## PROMPT
The response must be made up of the lines in the entries below that contain "which".

[Extracted page text data]
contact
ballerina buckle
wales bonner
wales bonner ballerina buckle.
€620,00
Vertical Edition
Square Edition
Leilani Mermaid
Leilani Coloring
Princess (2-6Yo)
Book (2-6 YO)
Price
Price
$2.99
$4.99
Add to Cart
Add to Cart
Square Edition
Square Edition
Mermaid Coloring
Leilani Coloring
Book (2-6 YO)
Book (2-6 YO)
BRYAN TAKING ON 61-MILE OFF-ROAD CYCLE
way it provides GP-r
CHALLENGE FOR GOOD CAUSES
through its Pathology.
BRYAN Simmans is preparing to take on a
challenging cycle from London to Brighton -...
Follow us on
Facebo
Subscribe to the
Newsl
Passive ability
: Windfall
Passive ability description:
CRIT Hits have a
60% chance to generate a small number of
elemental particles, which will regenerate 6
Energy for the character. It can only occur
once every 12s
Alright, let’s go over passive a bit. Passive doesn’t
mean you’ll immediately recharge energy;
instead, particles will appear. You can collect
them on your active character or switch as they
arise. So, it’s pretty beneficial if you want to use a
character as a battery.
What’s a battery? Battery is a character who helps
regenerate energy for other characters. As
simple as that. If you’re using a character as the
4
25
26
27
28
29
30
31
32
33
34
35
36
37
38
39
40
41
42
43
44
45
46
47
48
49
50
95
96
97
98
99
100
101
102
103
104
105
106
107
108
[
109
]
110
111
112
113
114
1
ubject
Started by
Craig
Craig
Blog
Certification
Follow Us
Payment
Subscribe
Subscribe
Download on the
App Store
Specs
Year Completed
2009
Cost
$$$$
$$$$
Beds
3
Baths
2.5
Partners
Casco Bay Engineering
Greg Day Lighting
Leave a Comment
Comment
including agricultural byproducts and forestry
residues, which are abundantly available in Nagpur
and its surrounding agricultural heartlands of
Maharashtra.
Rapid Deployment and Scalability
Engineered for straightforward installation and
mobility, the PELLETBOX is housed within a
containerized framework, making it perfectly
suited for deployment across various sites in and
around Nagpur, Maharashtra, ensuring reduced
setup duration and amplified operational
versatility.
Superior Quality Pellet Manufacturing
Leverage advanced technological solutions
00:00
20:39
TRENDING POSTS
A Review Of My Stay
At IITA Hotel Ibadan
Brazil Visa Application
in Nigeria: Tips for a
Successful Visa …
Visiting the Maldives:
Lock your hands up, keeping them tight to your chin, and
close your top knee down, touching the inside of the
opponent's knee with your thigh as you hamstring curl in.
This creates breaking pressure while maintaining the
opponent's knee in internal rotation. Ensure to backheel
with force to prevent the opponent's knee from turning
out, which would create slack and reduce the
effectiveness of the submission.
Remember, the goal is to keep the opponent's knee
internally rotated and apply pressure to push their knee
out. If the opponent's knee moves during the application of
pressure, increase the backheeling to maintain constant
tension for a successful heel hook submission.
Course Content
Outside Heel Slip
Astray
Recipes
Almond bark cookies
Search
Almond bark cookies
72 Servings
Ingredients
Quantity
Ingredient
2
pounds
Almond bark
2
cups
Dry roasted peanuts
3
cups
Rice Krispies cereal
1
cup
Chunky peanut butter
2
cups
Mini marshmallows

## RESULT
elemental particles, which will regenerate 6
residues, which are abundantly available in Nagpur
out, which would create slack and reduce the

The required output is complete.